• _Work instructions_:
Copy out the data below as written; omit any images.

Extracted data entries:
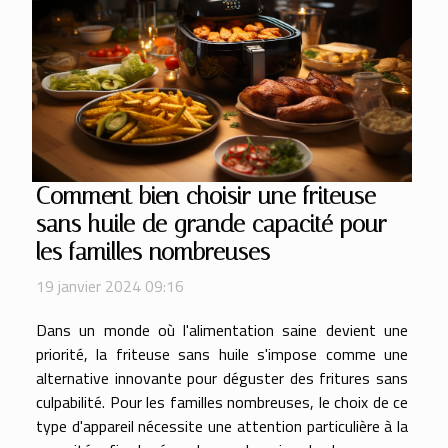
Comment bien choisir une friteuse
sans huile de grande capacité pour
les familles nombreuses
19 janvier 2024 09:16
Dans un monde où l'alimentation saine devient une
priorité, la friteuse sans huile s'impose comme une
alternative innovante pour déguster des fritures sans
culpabilité. Pour les familles nombreuses, le choix de ce
type d'appareil nécessite une attention particulière à la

• _Output below_:
Comment bien choisir une friteuse
sans huile de grande capacité pour
les familles nombreuses
19 janvier 2024 09:16
Dans un monde où l'alimentation saine devient une
priorité, la friteuse sans huile s'impose comme une
alternative innovante pour déguster des fritures sans
culpabilité. Pour les familles nombreuses, le choix de ce
type d'appareil nécessite une attention particulière à la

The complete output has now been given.